Foto: Divulgação INPA
Peixes da Amazônia podem estar sendo intoxicados por substâncias encontradas em tintas usadas em cascos de embarcações comerciais que cruzam uma das maiores redes de rios de água doce do mundo.
A conclusão é do Laboratório de Ecofisiologia e Evolução Molecular (Leem), do Instituto Nacional de Pesquisas da Amazônia (Inpa), em Manaus.

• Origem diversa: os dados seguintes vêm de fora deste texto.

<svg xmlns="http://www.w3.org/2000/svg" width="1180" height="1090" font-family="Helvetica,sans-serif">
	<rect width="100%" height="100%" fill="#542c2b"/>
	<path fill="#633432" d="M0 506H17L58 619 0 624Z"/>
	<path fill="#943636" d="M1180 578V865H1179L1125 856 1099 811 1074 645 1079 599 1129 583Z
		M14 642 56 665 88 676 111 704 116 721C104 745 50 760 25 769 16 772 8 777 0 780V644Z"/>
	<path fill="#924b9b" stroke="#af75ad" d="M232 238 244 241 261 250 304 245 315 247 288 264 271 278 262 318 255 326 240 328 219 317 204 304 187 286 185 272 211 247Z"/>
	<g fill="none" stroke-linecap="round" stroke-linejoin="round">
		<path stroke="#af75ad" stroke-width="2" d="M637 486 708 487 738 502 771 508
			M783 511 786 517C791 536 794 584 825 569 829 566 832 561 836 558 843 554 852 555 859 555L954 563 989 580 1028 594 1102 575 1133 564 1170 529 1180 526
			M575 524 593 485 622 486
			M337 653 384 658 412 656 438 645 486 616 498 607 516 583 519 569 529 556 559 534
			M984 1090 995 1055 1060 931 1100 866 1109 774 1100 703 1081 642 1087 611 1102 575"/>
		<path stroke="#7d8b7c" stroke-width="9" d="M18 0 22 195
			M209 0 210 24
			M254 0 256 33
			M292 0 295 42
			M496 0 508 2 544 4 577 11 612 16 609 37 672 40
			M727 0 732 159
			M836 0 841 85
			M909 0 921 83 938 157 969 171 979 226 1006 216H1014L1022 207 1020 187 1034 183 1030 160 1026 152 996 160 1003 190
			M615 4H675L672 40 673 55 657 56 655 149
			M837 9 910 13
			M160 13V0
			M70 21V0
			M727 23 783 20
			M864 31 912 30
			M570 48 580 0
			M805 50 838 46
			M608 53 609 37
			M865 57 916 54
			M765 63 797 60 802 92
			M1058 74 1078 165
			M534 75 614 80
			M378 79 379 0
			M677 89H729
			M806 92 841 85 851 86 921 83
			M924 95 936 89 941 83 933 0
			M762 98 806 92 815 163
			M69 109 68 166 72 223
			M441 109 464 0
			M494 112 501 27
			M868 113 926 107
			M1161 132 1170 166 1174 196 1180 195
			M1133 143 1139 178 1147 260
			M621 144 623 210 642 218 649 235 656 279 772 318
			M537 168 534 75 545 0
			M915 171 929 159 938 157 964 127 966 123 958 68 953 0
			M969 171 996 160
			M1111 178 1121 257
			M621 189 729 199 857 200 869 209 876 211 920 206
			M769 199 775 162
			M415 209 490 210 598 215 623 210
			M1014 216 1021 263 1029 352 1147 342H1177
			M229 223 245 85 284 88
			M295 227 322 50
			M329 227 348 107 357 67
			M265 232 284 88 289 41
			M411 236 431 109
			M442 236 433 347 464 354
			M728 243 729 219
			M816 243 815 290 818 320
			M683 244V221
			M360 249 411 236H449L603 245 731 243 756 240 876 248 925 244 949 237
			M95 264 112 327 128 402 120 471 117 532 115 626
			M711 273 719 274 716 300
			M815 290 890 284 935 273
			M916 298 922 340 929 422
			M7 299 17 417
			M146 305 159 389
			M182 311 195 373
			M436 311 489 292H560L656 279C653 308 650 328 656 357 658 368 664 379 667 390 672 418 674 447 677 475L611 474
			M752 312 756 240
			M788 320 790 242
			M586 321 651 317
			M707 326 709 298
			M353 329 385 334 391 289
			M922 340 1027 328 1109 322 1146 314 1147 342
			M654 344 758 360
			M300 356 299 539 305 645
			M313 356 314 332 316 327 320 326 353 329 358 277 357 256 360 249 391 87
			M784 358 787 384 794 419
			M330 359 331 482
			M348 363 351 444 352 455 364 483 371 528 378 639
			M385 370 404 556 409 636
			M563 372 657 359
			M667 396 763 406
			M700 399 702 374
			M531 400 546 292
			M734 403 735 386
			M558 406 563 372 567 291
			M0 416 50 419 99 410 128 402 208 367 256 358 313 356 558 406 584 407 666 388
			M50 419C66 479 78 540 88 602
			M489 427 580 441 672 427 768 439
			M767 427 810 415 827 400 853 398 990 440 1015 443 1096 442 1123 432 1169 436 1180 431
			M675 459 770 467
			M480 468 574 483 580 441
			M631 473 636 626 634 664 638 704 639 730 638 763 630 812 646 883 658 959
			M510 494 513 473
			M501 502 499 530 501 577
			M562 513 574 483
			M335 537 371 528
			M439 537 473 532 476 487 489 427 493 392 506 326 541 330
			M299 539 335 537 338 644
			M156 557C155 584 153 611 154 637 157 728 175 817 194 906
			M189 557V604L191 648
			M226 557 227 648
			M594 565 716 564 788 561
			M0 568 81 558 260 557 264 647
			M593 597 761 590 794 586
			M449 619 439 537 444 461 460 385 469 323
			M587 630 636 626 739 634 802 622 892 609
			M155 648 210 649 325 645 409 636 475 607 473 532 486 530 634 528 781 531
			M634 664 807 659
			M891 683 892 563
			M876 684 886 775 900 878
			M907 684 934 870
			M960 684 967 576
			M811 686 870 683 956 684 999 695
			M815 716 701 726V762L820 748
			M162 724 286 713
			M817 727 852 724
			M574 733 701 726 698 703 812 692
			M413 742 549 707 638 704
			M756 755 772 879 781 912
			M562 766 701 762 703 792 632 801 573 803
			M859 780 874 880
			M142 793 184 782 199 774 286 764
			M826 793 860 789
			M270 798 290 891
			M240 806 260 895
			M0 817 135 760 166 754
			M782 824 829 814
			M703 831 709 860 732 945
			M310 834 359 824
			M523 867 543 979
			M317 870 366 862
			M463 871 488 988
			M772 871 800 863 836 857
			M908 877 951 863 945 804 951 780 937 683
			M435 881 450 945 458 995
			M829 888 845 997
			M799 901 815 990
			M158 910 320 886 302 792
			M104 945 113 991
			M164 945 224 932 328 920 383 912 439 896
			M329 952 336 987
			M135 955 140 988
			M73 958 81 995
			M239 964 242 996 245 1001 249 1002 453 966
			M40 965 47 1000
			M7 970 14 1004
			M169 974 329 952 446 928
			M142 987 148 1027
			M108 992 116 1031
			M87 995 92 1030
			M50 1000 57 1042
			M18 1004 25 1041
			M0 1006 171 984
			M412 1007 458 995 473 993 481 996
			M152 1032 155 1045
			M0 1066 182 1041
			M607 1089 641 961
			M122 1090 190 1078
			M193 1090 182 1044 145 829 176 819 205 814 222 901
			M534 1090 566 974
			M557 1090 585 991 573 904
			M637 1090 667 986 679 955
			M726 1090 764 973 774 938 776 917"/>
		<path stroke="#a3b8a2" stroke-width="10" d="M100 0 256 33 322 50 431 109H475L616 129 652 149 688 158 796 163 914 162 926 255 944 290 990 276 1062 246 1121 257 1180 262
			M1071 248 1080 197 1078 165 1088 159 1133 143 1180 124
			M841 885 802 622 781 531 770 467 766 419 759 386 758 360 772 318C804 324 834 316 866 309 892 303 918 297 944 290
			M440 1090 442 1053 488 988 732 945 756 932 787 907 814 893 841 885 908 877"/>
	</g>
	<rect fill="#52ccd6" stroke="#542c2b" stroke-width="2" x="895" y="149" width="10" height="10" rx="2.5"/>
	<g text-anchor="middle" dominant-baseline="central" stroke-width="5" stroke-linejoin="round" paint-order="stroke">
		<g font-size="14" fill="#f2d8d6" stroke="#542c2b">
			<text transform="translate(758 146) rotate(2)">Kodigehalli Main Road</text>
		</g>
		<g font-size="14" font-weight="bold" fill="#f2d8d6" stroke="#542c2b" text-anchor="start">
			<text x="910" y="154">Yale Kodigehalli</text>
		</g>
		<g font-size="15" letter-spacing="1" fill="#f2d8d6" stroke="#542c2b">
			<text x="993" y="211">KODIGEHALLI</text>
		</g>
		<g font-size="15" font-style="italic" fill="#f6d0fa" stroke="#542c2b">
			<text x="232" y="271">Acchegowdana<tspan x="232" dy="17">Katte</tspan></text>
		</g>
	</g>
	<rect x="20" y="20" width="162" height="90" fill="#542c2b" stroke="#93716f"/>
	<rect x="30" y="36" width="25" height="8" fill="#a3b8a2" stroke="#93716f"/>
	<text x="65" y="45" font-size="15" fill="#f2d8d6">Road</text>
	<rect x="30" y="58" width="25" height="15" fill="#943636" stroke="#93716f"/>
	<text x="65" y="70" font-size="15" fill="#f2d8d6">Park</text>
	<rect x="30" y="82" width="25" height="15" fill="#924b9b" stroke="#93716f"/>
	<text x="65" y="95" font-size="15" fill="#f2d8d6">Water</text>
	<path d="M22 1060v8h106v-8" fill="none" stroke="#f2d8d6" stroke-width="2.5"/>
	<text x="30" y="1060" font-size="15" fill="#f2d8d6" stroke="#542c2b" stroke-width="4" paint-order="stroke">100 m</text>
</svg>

Nos últimos cinco anos, os pesquisadores observaram que a presença de nanopartículas de cobre, encontrada em abundância nas tintas das embarcações, causa danos no aparelho respiratório de peixes como o cará-anão e cardinal.
“Esse tipo específico de produto impede que diferentes organismos possam aderir ao casco das embarcações. No entanto, essa tinta libera cobre continuamente para o ambiente e causa impacto nos sistemas fisiológicos e bioquímicos dos animais”, explica Susana Braz-Mota, que também é bióloga e conduziu as primeiras pesquisas ainda em 2015. Resultado completo das observações foi publicado na Science of The Total Environment, na última semana. Artigo também é assinado pelos biólogos do Inpa, Vera Almeida-Val e Adalberto Luís Val.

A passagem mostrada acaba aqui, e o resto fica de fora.